La résilience dans la précarité
À 15 minutes à pied du daara d’Alpha Abdulahi Sy, le décor change radicalement. Le calme relatif de la rue de Yoff Layenne cède la place au brouhaha incessant d’un carrefour grouillant de vie : le garage des bus « tata ». Un lieu populaire du quartier. Niché au milieu de cet immense désordre organisé, entre magasins, les bus, ou encore les ateliers de soudure, se cache un autre lieu de foi, le daara de Boubacar Diallo.

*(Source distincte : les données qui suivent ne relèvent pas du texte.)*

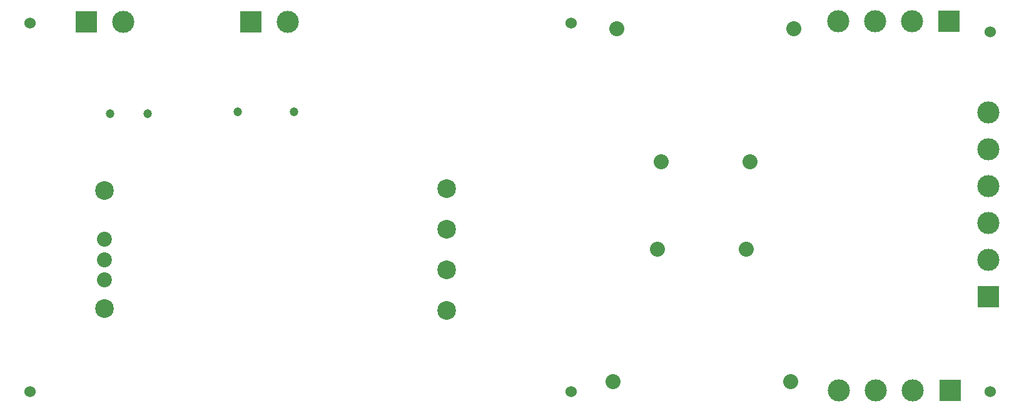
<source format=gbr>
%TF.GenerationSoftware,Altium Limited,Altium Designer,18.0.11 (651)*%
G04 Layer_Physical_Order=2*
G04 Layer_Color=16711680*
%FSLAX26Y26*%
%MOIN*%
%TF.FileFunction,Copper,L2,Bot,Signal*%
%TF.Part,Single*%
G01*
G75*
%TA.AperFunction,ComponentPad*%
%ADD25C,0.047244*%
%ADD26C,0.099606*%
%ADD27C,0.079921*%
%ADD28C,0.080000*%
%ADD29C,0.118110*%
%ADD30R,0.118110X0.118110*%
%ADD31R,0.118110X0.118110*%
%TA.AperFunction,WasherPad*%
%ADD32C,0.060000*%
D25*
X3995000Y3930000D02*
D03*
X3795000D02*
D03*
X4475000Y3940000D02*
D03*
X4775000D02*
D03*
D26*
X5587992Y2880197D02*
D03*
Y3096732D02*
D03*
Y3529803D02*
D03*
Y3313268D02*
D03*
X3762008Y3519961D02*
D03*
Y2890039D02*
D03*
D27*
Y3042402D02*
D03*
Y3259331D02*
D03*
Y3150669D02*
D03*
D28*
X6475118Y2500000D02*
D03*
X7420000D02*
D03*
X7183779Y3208661D02*
D03*
X6711339D02*
D03*
X7202110Y3675000D02*
D03*
X6729669D02*
D03*
X6493449Y4383661D02*
D03*
X7438331D02*
D03*
D29*
X7870000Y4425000D02*
D03*
X8066850D02*
D03*
X7673150D02*
D03*
X8475000Y3348150D02*
D03*
Y3151299D02*
D03*
Y3545000D02*
D03*
Y3741850D02*
D03*
Y3938701D02*
D03*
X4741850Y4420000D02*
D03*
X3865000D02*
D03*
X7678150Y2455000D02*
D03*
X8071850D02*
D03*
X7875000D02*
D03*
D30*
X8263701Y4425000D02*
D03*
X4545000Y4420000D02*
D03*
X3668150D02*
D03*
X8268701Y2455000D02*
D03*
D31*
X8475000Y2954449D02*
D03*
D32*
X8484961Y2446850D02*
D03*
X6250709D02*
D03*
X3366850D02*
D03*
X8484961Y4368662D02*
D03*
X6250709Y4415354D02*
D03*
X3366850D02*
D03*
%TF.MD5,3d2194996350b2987d03b4f3dd68929b*%
M02*

</source>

Vêtu d’un boubou jaune traditionnel, coiffé d’un bonnet, Boubacar n’a rien d’un novice. « J’ai commencé à enseigner le Coran en 2010, » raconte-t-il, la voix calme face au tumulte environnant. « À l’époque, j’étais à la Médina et je vendais du charbon en parallèle. » Il a depuis déménagé de Keur Massar pour s’installer ici, au cœur de ce garage, en 2023.

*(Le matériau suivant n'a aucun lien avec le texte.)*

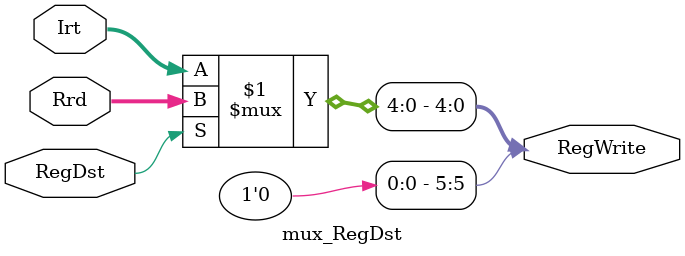
<source format=v>
module mux_RegDst(Rrd,Irt,RegDst,RegWrite);

    input [15:11] Rrd; //Rs of R-type Instruction
    input [20:16] Irt; //Rt of I-type Instruction
    input RegDst; // Ctrl signal
    output [5:0] RegWrite; // to registers memory

    assign RegWrite=(RegDst)? Rrd:Irt;

endmodule
</source>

L’endroit, étouffé entre un atelier de soudure et un atelier de mécanique, est d’une exigüité frappante. Pourtant, il abrite une soixantaine de talibés. Des conditions difficiles que Boubacar Diallo affronte avec un grand sens des responsabilités. « Les plus âgés sortent mendier ou chercher de l’aumône, mais je n’accepte pas que les plus jeunes partent », confie-t-Il. A l’en croire,c’est une question de survie et d’organisation. « À leur retour, on réunit tout ce qu’ils obtiennent pour acheter du riz et ses ingrédients et le préparer », fait-il savoir.

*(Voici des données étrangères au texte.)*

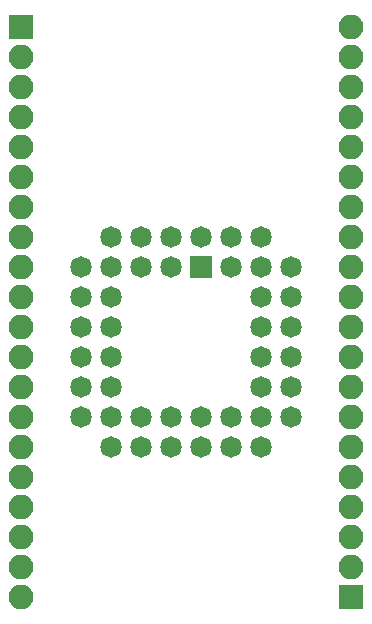
<source format=gbr>
G04 #@! TF.GenerationSoftware,KiCad,Pcbnew,(5.0.0-3-g5ebb6b6)*
G04 #@! TF.CreationDate,2018-09-23T00:30:24+01:00*
G04 #@! TF.ProjectId,BreadboardAdaptor44PinPLCC,4272656164626F61726441646170746F,rev?*
G04 #@! TF.SameCoordinates,Original*
G04 #@! TF.FileFunction,Soldermask,Bot*
G04 #@! TF.FilePolarity,Negative*
%FSLAX46Y46*%
G04 Gerber Fmt 4.6, Leading zero omitted, Abs format (unit mm)*
G04 Created by KiCad (PCBNEW (5.0.0-3-g5ebb6b6)) date Sunday, 23 September 2018 at 00:30:24*
%MOMM*%
%LPD*%
G01*
G04 APERTURE LIST*
%ADD10R,2.100000X2.100000*%
%ADD11O,2.100000X2.100000*%
%ADD12R,1.822400X1.822400*%
%ADD13C,1.822400*%
G04 APERTURE END LIST*
D10*
G04 #@! TO.C,J_1_22_PDIP1*
X158750000Y-77470000D03*
D11*
X158750000Y-80010000D03*
X158750000Y-82550000D03*
X158750000Y-85090000D03*
X158750000Y-87630000D03*
X158750000Y-90170000D03*
X158750000Y-92710000D03*
X158750000Y-95250000D03*
X158750000Y-97790000D03*
X158750000Y-100330000D03*
X158750000Y-102870000D03*
X158750000Y-105410000D03*
X158750000Y-107950000D03*
X158750000Y-110490000D03*
X158750000Y-113030000D03*
X158750000Y-115570000D03*
X158750000Y-118110000D03*
X158750000Y-120650000D03*
X158750000Y-123190000D03*
X158750000Y-125730000D03*
G04 #@! TD*
G04 #@! TO.C,J_23_44_PDIP2*
X186690000Y-77470000D03*
X186690000Y-80010000D03*
X186690000Y-82550000D03*
X186690000Y-85090000D03*
X186690000Y-87630000D03*
X186690000Y-90170000D03*
X186690000Y-92710000D03*
X186690000Y-95250000D03*
X186690000Y-97790000D03*
X186690000Y-100330000D03*
X186690000Y-102870000D03*
X186690000Y-105410000D03*
X186690000Y-107950000D03*
X186690000Y-110490000D03*
X186690000Y-113030000D03*
X186690000Y-115570000D03*
X186690000Y-118110000D03*
X186690000Y-120650000D03*
X186690000Y-123190000D03*
D10*
X186690000Y-125730000D03*
G04 #@! TD*
D12*
G04 #@! TO.C,U_PLCC1*
X173990000Y-97790000D03*
D13*
X171450000Y-97790000D03*
X168910000Y-97790000D03*
X176530000Y-97790000D03*
X179070000Y-97790000D03*
X171450000Y-95250000D03*
X168910000Y-95250000D03*
X166370000Y-95250000D03*
X173990000Y-95250000D03*
X176530000Y-95250000D03*
X166370000Y-97790000D03*
X166370000Y-100330000D03*
X166370000Y-102870000D03*
X166370000Y-105410000D03*
X166370000Y-107950000D03*
X163830000Y-97790000D03*
X163830000Y-100330000D03*
X163830000Y-102870000D03*
X163830000Y-105410000D03*
X163830000Y-107950000D03*
X163830000Y-110490000D03*
X166370000Y-110490000D03*
X168910000Y-110490000D03*
X171450000Y-110490000D03*
X173990000Y-110490000D03*
X176530000Y-110490000D03*
X181610000Y-110490000D03*
X166370000Y-113030000D03*
X168910000Y-113030000D03*
X171450000Y-113030000D03*
X173990000Y-113030000D03*
X176530000Y-113030000D03*
X179070000Y-113030000D03*
X179070000Y-110490000D03*
X179070000Y-107950000D03*
X179070000Y-105410000D03*
X179070000Y-102870000D03*
X179070000Y-100330000D03*
X179070000Y-95250000D03*
X181610000Y-107950000D03*
X181610000Y-105410000D03*
X181610000Y-102870000D03*
X181610000Y-100330000D03*
X181610000Y-97790000D03*
G04 #@! TD*
M02*

</source>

La soixantaine ajoute que ce sont les enfants qui préparent à manger, une formation qui leur sera utile toute leur vie. L’argent restant sert à d’autres besoins vitaux comme pour les soins médicaux des enfants en cas de maladie. Pour appuyer ses propos, il appelle un talibé pour lui demander d’apporter son ordonnance et ses médicaments. L’ordonnance, d’une valeur de 22 000 francs, est le fruit de sa sollicitude envers ce jeune talibé qu’il a accompagné à l’hôpital.

Droit à un rêve…
Dans ce daara où le manque de moyens est permanent, la réussite de certains talibés est une source de grande fierté. Abdou Khadre, 17 ans, le plus âgé des talibés, est un exemple. De teint clair, tenant le livre saint dans ses mains, il a déjà maîtrisé le Coran. « Mes parents sont en Guinée. Je suis là avec mon frère. J’ai commencé à apprendre le coran en 2023 et maintenant je l’ai maîtrisé. Il me reste une autre étape qui est la traduction, » explique-t-il, un air de fierté qui se lit également sur le visage de son maître, Boubacar Diallo. Le jeune homme rêve d’un lieu plus grand, équipé d’électricité et d’eau.

Boubacar conclut en expliquant que, malgré le manque de ressources, ils reçoivent parfois l’aide de bienfaiteurs. « Des gens viennent nous offrir de la nourriture, des vêtements pour les enfants, de l’argent, etc », affirme-t-il tout en formulant des prières pour les remerciés de leurs gestes de bienveillance.